Sunday, June 19, 2011

J'ai quitté sans regret chacun des stagiaires, tous plus cons les uns que les autres, plus cons et plus moches aussi...

Vincent Dedienne (stagiaire dans le stage) se fout de ma gueule. Mon Dieu, j’adore les pastiches ! Celui-ci me fait beaucoup rire.






A Pontempeyrat

Cher Journal,
Ici, il fait si froid et je me sens si seul.
J'écrivais, il y a peu : « Pontempeyrat, c'est ma maison », quel imbécile ! Pontempeyrat, c'est ma geôle, oui, c'est mon Rikers Island à moi !
Il pleut, nous avons froid, je ne te l'ai pas dit, mais ils m'ont refilé la caravane la plus pourrie, elle brinquebale et fuit. Que c'est moche, une caravane qui fuit ! Ma caravane n'est pas la seule à souffrir de déficience esthétique : tous les stagiaires (tous, sans exception) sont moches comme des poux. Des poux très moches. Comble de malheur, il s'avère qu'ils sont tous très tactiles et adoooorent me toucher, tout partout, en permanence. Je me sens glué !
Il n'y a plus de pudeur, cher Journal, plus d'intimité, et tu sais comme ce sont des notions qui comptent pour moi. Comme disait Duras, ou bien était-ce Borges ? Ou bien Lonsdale en répétition, non, peut-être que je l'ai lu sur le blog d'un ami, ou alors c'est Duras, ou un ami de Duras, ou Flaubert dans sa correspondance, ou Artaud, ou – oh, je ne sais plus, je ne sais plus ce que je voulais te dire, cher Journal..
Tu vois, je suis fatigué, je suis épuisé de faire semblant d'être heureux quand ils sont là (voilà que je cite du Dalida maintenant, ou bien est-ce une strophe de Lady Gaga que j'aurai traduite pendant mon sommeil ?...)
Oh, je ne sais plus, je voudrais des vacances, sur l'île d'Elbe ou bien à Avignon. Je voudrais de l'espace, du temps rallongé, des après-midi lentes passées dans les livres. Paris me manque, ma Chapelle, ma garde-robe…
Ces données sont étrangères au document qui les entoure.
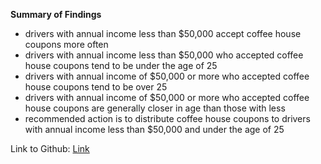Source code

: **Summary of Findings**

- drivers with annual income less than $50,000 accept coffee house coupons more often
- drivers with annual income less than $50,000 who accepted coffee house coupons tend to be under the age of 25
- drivers with annual income of $50,000 or more who accepted coffee house coupons tend to be over 25
- drivers with annual income of $50,000 or more who accepted coffee house coupons are generally closer in age than those with less
- recommended action is to distribute coffee house coupons to drivers with annual income less than $50,000 and under the age of 25

Link to Github: [Link](http://a.com)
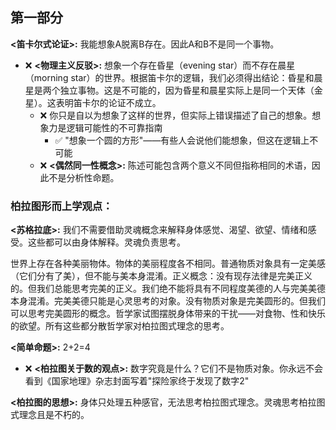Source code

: 
## 第一部分

**<笛卡尔式论证>:** 我能想象A脱离B存在。因此A和B不是同一个事物。

- ❌ **<物理主义反驳>:** 想象一个存在昏星（evening star）而不存在晨星（morning star）的世界。根据笛卡尔的逻辑，我们必须得出结论：昏星和晨星是两个独立事物。这是不可能的，因为昏星和晨星实际上是同一个天体（金星）。这表明笛卡尔的论证不成立。
    - ❌ 你只是自以为想象了这样的世界，但实际上错误描述了自己的想象。想象力是逻辑可能性的不可靠指南
        - ✅ "想象一个圆的方形"——有些人会说他们能想象，但这在逻辑上不可能
    - ❌ **<偶然同一性概念>:** 陈述可能包含两个意义不同但指称相同的术语，因此不是分析性命题。
        

### 柏拉图形而上学观点：

**<苏格拉底>:** 我们不需要借助灵魂概念来解释身体感觉、渴望、欲望、情绪和感受。这些都可以由身体解释。灵魂负责思考。

世界上存在各种美丽物体。物体的美丽程度各不相同。普通物质对象具有一定美感（它们分有了美），但不能与美本身混淆。正义概念：没有现存法律是完美正义的。但我们总能思考完美的正义。我们绝不能将具有不同程度美德的人与完美美德本身混淆。完美美德只能是心灵思考的对象。没有物质对象是完美圆形的。但我们可以思考完美圆形的概念。哲学家试图摆脱身体带来的干扰——对食物、性和快乐的欲望。所有这些都分散哲学家对柏拉图式理念的思考。

**<简单命题>:** 2+2=4

- ❌ **<柏拉图关于数的观点>:** 数字究竟是什么？它们不是物质对象。你永远不会看到《国家地理》杂志封面写着"探险家终于发现了数字2"
    
**<柏拉图的思想>:** 身体只处理五种感官，无法思考柏拉图式理念。灵魂思考柏拉图式理念且是不朽的。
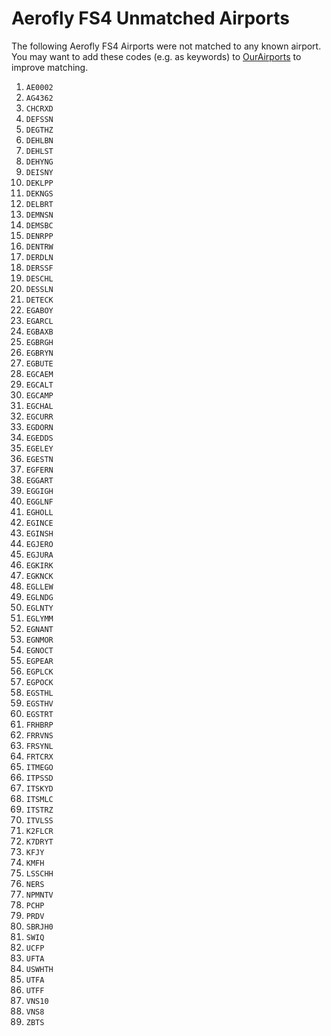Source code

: # Aerofly FS4 Unmatched Airports

The following Aerofly FS4 Airports were not matched to any known airport. You may want to add these codes (e.g. as keywords) to [OurAirports](https://ourairports.com/) to improve matching.

1. `AE0002`
1. `AG4362`
1. `CHCRXD`
1. `DEFSSN`
1. `DEGTHZ`
1. `DEHLBN`
1. `DEHLST`
1. `DEHYNG`
1. `DEISNY`
1. `DEKLPP`
1. `DEKNGS`
1. `DELBRT`
1. `DEMNSN`
1. `DEMSBC`
1. `DENRPP`
1. `DENTRW`
1. `DERDLN`
1. `DERSSF`
1. `DESCHL`
1. `DESSLN`
1. `DETECK`
1. `EGABOY`
1. `EGARCL`
1. `EGBAXB`
1. `EGBRGH`
1. `EGBRYN`
1. `EGBUTE`
1. `EGCAEM`
1. `EGCALT`
1. `EGCAMP`
1. `EGCHAL`
1. `EGCURR`
1. `EGDORN`
1. `EGEDDS`
1. `EGELEY`
1. `EGESTN`
1. `EGFERN`
1. `EGGART`
1. `EGGIGH`
1. `EGGLNF`
1. `EGHOLL`
1. `EGINCE`
1. `EGINSH`
1. `EGJERO`
1. `EGJURA`
1. `EGKIRK`
1. `EGKNCK`
1. `EGLLEW`
1. `EGLNDG`
1. `EGLNTY`
1. `EGLYMM`
1. `EGNANT`
1. `EGNMOR`
1. `EGNOCT`
1. `EGPEAR`
1. `EGPLCK`
1. `EGPOCK`
1. `EGSTHL`
1. `EGSTHV`
1. `EGSTRT`
1. `FRHBRP`
1. `FRRVNS`
1. `FRSYNL`
1. `FRTCRX`
1. `ITMEGO`
1. `ITPSSD`
1. `ITSKYD`
1. `ITSMLC`
1. `ITSTRZ`
1. `ITVLSS`
1. `K2FLCR`
1. `K7DRYT`
1. `KFJY`
1. `KMFH`
1. `LSSCHH`
1. `NERS`
1. `NPMNTV`
1. `PCHP`
1. `PRDV`
1. `SBRJH0`
1. `SWIQ`
1. `UCFP`
1. `UFTA`
1. `USWHTH`
1. `UTFA`
1. `UTFF`
1. `VNS10`
1. `VNS8`
1. `ZBTS`
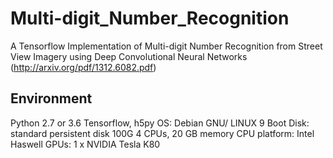 # Multi-digit_Number_Recognition
A Tensorflow Implementation of Multi-digit Number Recognition from Street View Imagery using Deep Convolutional Neural Networks (http://arxiv.org/pdf/1312.6082.pdf) 

## Environment
Python 2.7 or 3.6
Tensorflow, h5py
OS: Debian GNU/ LINUX 9
Boot Disk: standard persistent disk 100G
4  CPUs, 20 GB memory
CPU platform: Intel Haswell
GPUs: 1 x NVIDIA Tesla K80
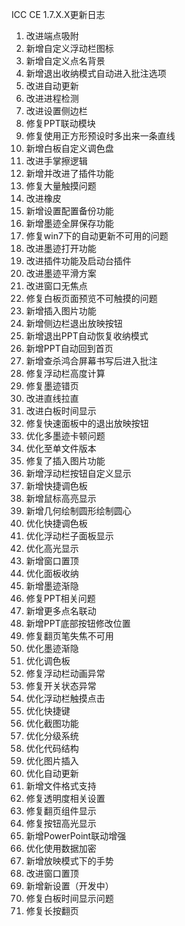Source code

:ICC CE 1.7.X.X更新日志
1. 改进端点吸附
2. 新增自定义浮动栏图标
3. 新增自定义点名背景
4. 新增退出收纳模式自动进入批注选项
5. 改进自动更新
6. 改进进程检测
7. 改进设置侧边栏
8. 修复PPT联动模块
9. 修复使用正方形预设时多出来一条直线
10. 新增白板自定义调色盘
11. 改进手掌擦逻辑
12. 新增并改进了插件功能
13. 修复大量触摸问题
14. 改进橡皮
15. 新增设置配置备份功能
16. 新增墨迹全屏保存功能
17. 修复win7下的自动更新不可用的问题
18. 改进墨迹打开功能
19. 改进插件功能及启动台插件
20. 改进墨迹平滑方案
21. 改进窗口无焦点
22. 修复白板页面预览不可触摸的问题
23. 新增插入图片功能
24. 新增侧边栏退出放映按钮
25. 新增退出PPT自动恢复收纳模式
26. 新增PPT自动回到首页
27. 新增查杀鸿合屏幕书写后进入批注
28. 修复浮动栏高度计算
29. 修复墨迹错页
30. 改进直线拉直
31. 改进白板时间显示
32. 修复快速面板中的退出放映按钮
33. 优化多墨迹卡顿问题
34. 优化至单文件版本
35. 修复了插入图片功能
36. 新增浮动栏按钮自定义显示
37. 新增快捷调色板
38. 新增鼠标高亮显示
39. 新增几何绘制圆形绘制圆心
40. 优化快捷调色板
41. 优化浮动栏子面板显示
42. 优化高光显示
43. 新增窗口置顶
44. 优化面板收纳
45. 新增墨迹渐隐
46. 修复PPT相关问题
47. 新增更多点名联动
48. 新增PPT底部按钮修改位置
49. 修复翻页笔失焦不可用
50. 优化墨迹渐隐
51. 优化调色板
52. 修复浮动栏动画异常
53. 修复开关状态异常
54. 优化浮动栏触摸点击
55. 优化快捷键
56. 优化截图功能
57. 优化分级系统
58. 优化代码结构
59. 优化图片插入
60. 优化自动更新
61. 新增文件格式支持
62. 修复透明度相关设置
63. 修复翻页组件显示
64. 修复按钮高光显示
65. 新增PowerPoint联动增强
66. 优化使用数据加密
67. 新增放映模式下的手势
68. 改进窗口置顶
69. 新增新设置（开发中）
70. 修复白板时间显示问题
71. 修复长按翻页
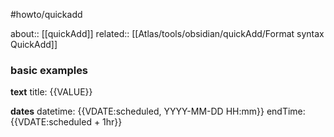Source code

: #howto/quickadd

about:: [[quickAdd]]
related:: [[Atlas/tools/obsidian/quickAdd/Format syntax  QuickAdd]]

### **basic** examples

**text**
 title: {{VALUE}} 

**dates**
datetime: {{VDATE:scheduled, YYYY-MM-DD HH:mm}}
endTime: {{VDATE:scheduled + 1hr}} 

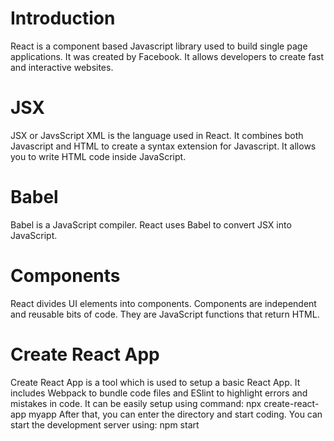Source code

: # Introduction
React is a component based Javascript library used to build single page applications. It was created by Facebook. It allows developers to create fast and interactive websites.
# JSX
JSX or JavsScript XML is the language used in React. It combines both Javascript and HTML to create a syntax extension for Javascript. It allows you to write HTML code inside JavaScript.
# Babel
Babel is a JavaScript compiler. React uses Babel to convert JSX into JavaScript.
# Components
React divides UI elements into components. Components are independent and reusable bits of code. They are JavaScript functions that return HTML.
# Create React App
Create React App is a tool which is used to setup a basic React App. It includes Webpack to bundle code files and ESlint to highlight errors and mistakes in code.
It can be easily setup using command:
  npx create-react-app myapp
After that, you can enter the directory and start coding.
You can start the development server using:
  npm start
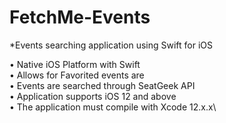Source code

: # FetchMe-Events
*Events searching application using Swift for iOS 

• Native iOS Platform with Swift\
• Allows for Favorited events are\
• Events are searched through SeatGeek API\
• Application supports iOS 12 and above\
• The application must compile with Xcode 12.x.x\
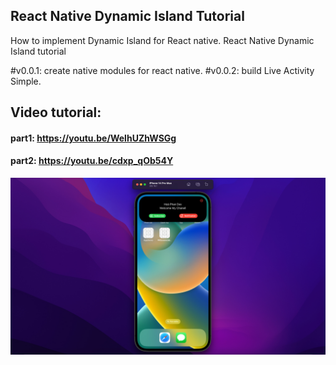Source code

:## React Native Dynamic Island Tutorial
How to implement Dynamic Island for React native.
React Native Dynamic Island tutorial

#v0.0.1: create native modules for react native.
#v0.0.2: build Live Activity Simple.

## Video tutorial:
#### part1: https://youtu.be/WelhUZhWSGg
#### part2: https://youtu.be/cdxp_qOb54Y

![demo](./demo/react_native_dynamic_island_part2.jpg)


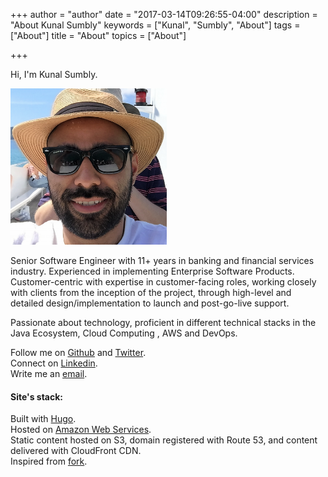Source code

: +++
author = "author"
date = "2017-03-14T09:26:55-04:00"
description = "About Kunal Sumbly"
keywords = ["Kunal", "Sumbly", "About"]
tags = ["About"]
title = "About"
topics = ["About"]

+++

Hi, I'm Kunal Sumbly.

<img src="/static/img/kunal.png" width="250" height="250" />


Senior Software Engineer with 11+ years in banking and financial services industry. Experienced in implementing Enterprise Software Products.
Customer-centric with expertise in customer-facing roles, working closely with clients from the inception of the project, through high-level and detailed design/implementation to launch and post-go-live support.

Passionate about technology, proficient in different technical stacks in the Java Ecosystem, Cloud Computing , AWS and DevOps.

Follow me on [Github](https://github.com/kunalsumbly) and [Twitter](https://twitter.com/one_pacifist).<br>
Connect on [Linkedin](https://www.linkedin.com/in/kunal-sumbly-0022b92a).<br>
Write me an [email](mailto:kunalsumbly@gmail.com).

#### Site's stack:

Built with [Hugo](http://gohugo.io/).
<br>Hosted on [Amazon Web Services](https://aws.amazon.com/).
<br>Static content hosted on S3, domain registered with Route 53, and content delivered with CloudFront CDN. 
<br>Inspired from [fork](https://github.com/jrzimmerman/justinzimmerman.net). 
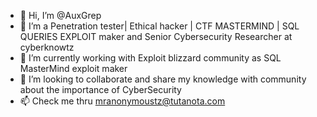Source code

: - 👋 Hi, I’m @AuxGrep
- 👀 I’m a Penetration tester| Ethical hacker | CTF MASTERMIND | SQL QUERIES EXPLOIT maker and Senior Cybersecurity Researcher at cyberknowtz
- 🌱 I’m currently working with Exploit blizzard community as SQL MasterMind exploit maker
- 💞️ I’m looking to collaborate and share my knowledge with community about the importance of CyberSecurity
- 📫 Check me thru mranonymoustz@tutanota.com

<!---
AuxGrep/AuxGrep is a ✨ special ✨ repository because its `README.md` (this file) appears on your GitHub profile.
You can click the Preview link to take a look at your changes.
--->
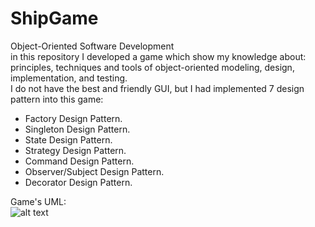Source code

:# ShipGame
Object-Oriented Software Development
<br>
in this repository I developed a game which show my knowledge about: principles, techniques and tools of object-oriented modeling, design, implementation, and testing.
<br>
I do not have the best and friendly GUI, but I had implemented 7 design pattern into this game:<br>
- Factory Design Pattern.
- Singleton Design Pattern.
- State Design Pattern.
- Strategy Design Pattern.
- Command Design Pattern.
- Observer/Subject Design Pattern.
- Decorator Design Pattern.

Game's UML: <br>
![alt text](http://url/to/img.png)
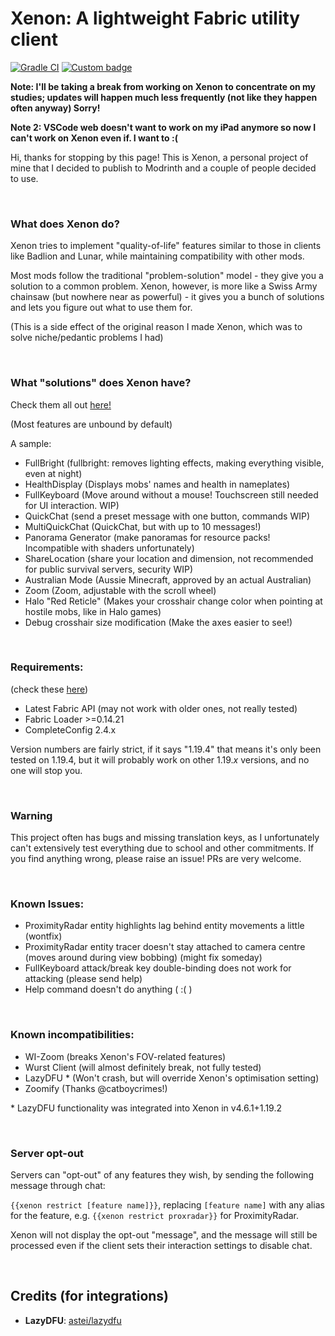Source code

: # Xenon: A lightweight Fabric utility client

[![Gradle CI](https://github.com/AV306/xenon/actions/workflows/gradle_ci.yml/badge.svg?branch=1.19-DEV)](https://github.com/AV306/xenon/actions/workflows/gradle_ci.yml)
[![Custom badge](https://img.shields.io/endpoint?color=3fcc98&url=https://hits.dwyl.com/AV306/xenon.json?show=unique)]()

**Note: I'll be taking a break from working on Xenon to concentrate on my studies; updates will happen much less frequently (not like they happen often anyway) Sorry!**

**Note 2: VSCode web doesn't want to work on my iPad anymore so now I can't work on Xenon even if. I want to :(**

Hi, thanks for stopping by this page! This is Xenon, a personal project of mine that I decided to publish to Modrinth and a couple of people decided to use.

<br>

### What does Xenon do?

Xenon tries to implement "quality-of-life" features similar to those in clients like Badlion and Lunar, while maintaining compatibility with other mods.

Most mods follow the traditional "problem-solution" model - they give you a solution to a common problem. Xenon, however, is more like a Swiss Army chainsaw (but nowhere near as powerful) - it gives you a bunch of solutions and lets you figure out what to use them for.

(This is a side effect of the original reason I made Xenon, which was to solve niche/pedantic problems I had)

<br>

### What "solutions" does Xenon have?

Check them all out [here!](docs/FEATURES.md)

(Most features are unbound by default)

A sample:

- FullBright (fullbright: removes lighting effects, making everything visible, even at night)
- HealthDisplay (Displays mobs' names and health in nameplates)
- FullKeyboard (Move around without a mouse! Touchscreen still needed for UI interaction. WIP)
- QuickChat (send a preset message with one button, commands WIP)
- MultiQuickChat (QuickChat, but with up to 10 messages!)
- Panorama Generator (make panoramas for resource packs! Incompatible with shaders unfortunately)
- ShareLocation (share your location and dimension, not recommended for public survival servers, security WIP)
- Australian Mode (Aussie Minecraft, approved by an actual Australian)
- Zoom (Zoom, adjustable with the scroll wheel)
- Halo "Red Reticle" (Makes your crosshair change color when pointing at hostile mobs, like in Halo games)
- Debug crosshair size modification (Make the axes easier to see!)

<br>

### Requirements:

(check these [here](https://fabricmc.net/develop))

- Latest Fabric API (may not work with older ones, not really tested)
- Fabric Loader >=0.14.21
- CompleteConfig 2.4.x

Version numbers are fairly strict, if it says "1.19.4" that means it's only been tested on 1.19.4, but it will probably work on other 1.19.*x* versions, and no one will stop you.

<br>

### Warning

This project often has bugs and missing translation keys, as I unfortunately can't extensively test everything due to school and other commitments. If you find anything wrong, please raise an issue! PRs are very welcome.

<br>

### Known Issues:

- ProximityRadar entity highlights lag behind entity movements a little (wontfix)
- ProximityRadar entity tracer doesn't stay attached to camera centre (moves around during view bobbing) (might fix someday)
- FullKeyboard attack/break key double-binding does not work for attacking (please send help)
- Help command doesn't do anything ( :( )

<br>

### Known incompatibilities:

- WI-Zoom (breaks Xenon's FOV-related features)
- Wurst Client (will almost definitely break, not fully tested)
- LazyDFU * (Won't crash, but will override Xenon's optimisation setting)
- Zoomify (Thanks @catboycrimes!)

\* LazyDFU functionality was integrated into Xenon in v4.6.1+1.19.2

<br>

### Server opt-out

Servers can "opt-out" of any features they wish, by sending the following message through chat:

`{{xenon restrict [feature name]}}`, replacing `[feature name]` with any alias for the feature, e.g. `{{xenon restrict proxradar}}` for ProximityRadar.

Xenon will not display the opt-out "message", and the message will still be processed even if the client sets their interaction settings to disable chat.

<br>

## Credits (for integrations)

- **LazyDFU**: [astei/lazydfu](https://github.com/astei/lazydfu)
Soi-disant je serais un individu solaire au bois duquel il fait bon se chauffer. Un stagiaire m'a dit ça (ou peut-être l'a-t-il seulement pensé ?) Toujours est-il que leurs mains baladeuses sur mon grand corps me tachent et m'épuisent. Alors je prends une demi-douzaine de douches par jour pour me laver de leurs empreintes.
Je n'en peux plus, je sens que je craque, cher Journal : ce soir, j'ai demandé à Laurence de me vernir les ongles pendant le film du soir (encore un Blier !) Je rate ma bouche quand je bois mon café le matin, et mes cheveux tombent en désuétude. Si tu n'étais pas que du papier cher journal, je t'appellerais à l'aide.
Heureusement il y a toi. Et Yann Barthes.
Bonne nuit, cher Journal, heureusement que tu es là, pour me consoler de cet exil AFFREUX.
Ton YNG






Cher Journal,

Voilà. Le stage à Pontempeyrat est enfin fini. Je n'en pouvais plus. Je vais pouvoir reprendre une vie normale, me refaire une beauté et couler des jours heureux loin de l'Anse, des prairies débiles et des caravanes insalubres. O mes théâtres, ô mes dîners en ville, ô mes métros !
J'ai quitté sans regret chacun des stagiaires, tous plus cons les uns que les autres, plus cons et plus moches aussi. Dieu qu'ils étaient moches, pauvres enfants.
Je dois confesser, cher Journal, que je leur ai fait faire n'importe quoi : se lever en pleine nuit pour écouter du Rachmaninov saturé dans un volcan, imiter Michel Berger, porter des tenues ridicules. Et ils le faisaient !
Ils écoutaient tout, ne s'inquiétaient de rien. Je pouvais dire « Gifle-le », « Embrasse-la », « Pleurs ! » ou même « Suce-le », ils le faisaient.
J'espère, cher Journal (et je te demande de croiser les doigts avec moi) qu'aucun de leurs parents n'engagera de poursuites pénales contre moi.
Cher Journal, je te quitte en te donnant un dernier conseil : n'écoute jamais parler de la Haute-Loire, ne vois jamais les films de Blier et ne bosses jamais avec des acteurs non pudiques.